Knowledge Dump Debugging Epoch Programs

Mike Lewis edited this page Jul 18, 2016 · 5 revisions

Epoch Knowledge Dump Series

Debugging Epoch Programs Using Native Windows Tools

One of the key usability traits of a new programming language is the debugging experience. Without a solid set of tools for debugging, any novel language faces a serious uphill battle for adoption. Epoch has been since its inception a pragmatic language first and foremost; if it doesn't help get work done, it isn't doing its job. Debugging is no exception (pardon the pun) so we want to have a first-class debugging experience ready for future Epoch programmers.

One option for great debuggability of new languages is to build the debug tools by hand. In fact this was largely the plan for Epoch for a long time. We need to emit comprehensive metadata about the code anyways for garbage collection purposes, so why not hitchhike on that data and deliver a custom debugger?

Of course the problem with this is that building a world-class debugger is a monumental undertaking, and is not even guaranteed to hit the bar for quality. More specifically, a home-grown debugger is likely to offer a very different UX than the tools developers already know. So the gold standard is to integrate with existing tools cleanly.

Since Epoch is primarily targeting Windows (for now!) this means that the ideal debugging experience is to work seamlessly with tools like Visual Studio and WinDbg. Moreover, it means adopting the PDB debug file format so that things like DbgHelp.dll can generate stack traces, minidumps, and so forth.

It doesn't take much research into the PDB format to discover that very little is actually publicly known about how these files work. There are a tiny number of projects that have interfaced successfully with PDB files, most notably cv2pdb. The strategy used by this tool is to talk directly to MSPDB140.dll (or a similarly named file depending on local Visual Studio version) and use its APIs to build up and emit a PDB.

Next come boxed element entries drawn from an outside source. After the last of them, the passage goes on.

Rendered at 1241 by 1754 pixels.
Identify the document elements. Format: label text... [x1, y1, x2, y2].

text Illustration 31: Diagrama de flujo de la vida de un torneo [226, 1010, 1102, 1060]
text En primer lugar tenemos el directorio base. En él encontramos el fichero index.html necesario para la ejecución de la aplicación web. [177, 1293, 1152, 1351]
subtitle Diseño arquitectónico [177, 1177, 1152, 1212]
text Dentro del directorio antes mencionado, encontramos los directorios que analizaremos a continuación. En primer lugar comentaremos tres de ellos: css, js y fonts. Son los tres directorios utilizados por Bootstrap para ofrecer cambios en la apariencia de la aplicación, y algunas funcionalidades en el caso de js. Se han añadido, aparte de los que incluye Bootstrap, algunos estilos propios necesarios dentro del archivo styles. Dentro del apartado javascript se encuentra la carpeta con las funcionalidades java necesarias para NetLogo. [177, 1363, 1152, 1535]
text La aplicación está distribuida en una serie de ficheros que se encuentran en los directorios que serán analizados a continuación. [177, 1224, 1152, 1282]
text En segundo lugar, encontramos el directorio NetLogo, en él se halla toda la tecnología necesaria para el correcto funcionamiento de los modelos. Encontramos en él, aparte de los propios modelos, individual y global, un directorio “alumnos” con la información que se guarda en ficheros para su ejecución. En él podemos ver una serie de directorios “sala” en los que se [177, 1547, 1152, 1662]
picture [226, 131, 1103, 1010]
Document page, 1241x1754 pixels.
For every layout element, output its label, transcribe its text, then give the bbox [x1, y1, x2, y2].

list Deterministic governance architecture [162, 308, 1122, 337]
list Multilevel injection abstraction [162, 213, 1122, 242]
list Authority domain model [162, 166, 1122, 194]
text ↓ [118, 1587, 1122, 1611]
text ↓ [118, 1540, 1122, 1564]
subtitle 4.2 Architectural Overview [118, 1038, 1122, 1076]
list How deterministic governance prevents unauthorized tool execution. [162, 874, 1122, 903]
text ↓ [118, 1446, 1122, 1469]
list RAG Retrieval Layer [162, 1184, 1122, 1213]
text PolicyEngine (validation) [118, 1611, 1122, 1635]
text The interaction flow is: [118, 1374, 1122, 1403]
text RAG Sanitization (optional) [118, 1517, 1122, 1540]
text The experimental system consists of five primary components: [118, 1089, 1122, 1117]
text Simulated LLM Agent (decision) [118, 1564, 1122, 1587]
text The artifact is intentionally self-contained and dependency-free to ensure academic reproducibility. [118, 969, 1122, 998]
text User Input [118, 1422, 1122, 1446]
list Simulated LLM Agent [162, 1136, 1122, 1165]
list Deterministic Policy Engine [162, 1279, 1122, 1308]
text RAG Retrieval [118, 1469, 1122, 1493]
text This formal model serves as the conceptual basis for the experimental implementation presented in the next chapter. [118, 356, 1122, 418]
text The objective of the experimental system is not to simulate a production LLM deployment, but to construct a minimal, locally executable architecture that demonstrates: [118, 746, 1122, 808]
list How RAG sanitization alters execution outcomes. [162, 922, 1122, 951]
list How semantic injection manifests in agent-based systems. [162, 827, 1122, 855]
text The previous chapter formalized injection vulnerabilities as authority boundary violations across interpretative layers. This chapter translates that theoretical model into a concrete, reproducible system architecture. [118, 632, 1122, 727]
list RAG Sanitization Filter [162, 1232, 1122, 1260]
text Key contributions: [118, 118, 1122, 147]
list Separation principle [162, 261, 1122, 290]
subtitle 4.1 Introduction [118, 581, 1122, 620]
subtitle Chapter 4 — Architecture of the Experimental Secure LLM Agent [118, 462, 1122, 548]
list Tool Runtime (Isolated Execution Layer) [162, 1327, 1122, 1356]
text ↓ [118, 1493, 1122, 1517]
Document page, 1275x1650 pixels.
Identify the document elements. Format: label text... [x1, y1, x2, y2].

We've adopted this approach for the Epoch 64-bit compiler. After much tweaking and exploring, the compiler is able to emit debug symbols that sort-of work for popular Windows debugging tools. More specifically:

  • DBH.exe can dump the function names and source mapping correctly from our generated PDB
  • Visual Studio 2015 correctly generates callstacks with function names
  • Visual Studio 2015 does not correctly use source-file mapping data, so it can't show source code
  • WinDbg correctly generates callstacks but function names are all empty strings
  • WinDbg can show source files from a given instruction in the disassembly
  • DbgHelp generates correct callstacks but again with empty-string names for functions
  • DbgHelp does not correctly follow the source mapping data

There are several notable holes in the current PDB generation code:

  • Type metadata is not emitted yet; this may be a large part of why the experience is inconsistent
  • PDB data is generated using the AddSymbols API of MSPDB140.dll fed with CodeView data generated by LLVM; it is entirely possible that this data is not converting cleanly
  • Many aspects of the PDB API are still mysterious and make it difficult to know what's missing
  • The raw debug data being generated by LLVM is in some cases bogus, because we feed it hack data for laziness reasons

Ultimately we're very close to having a usable debug experience on Windows. The last bits of work will focus on compiler front-end improvements to generate better debug data (such as accurate line and column information for source mappings). Right now the main hurdle is getting the PDB generation nailed down but it feels like it's within reach.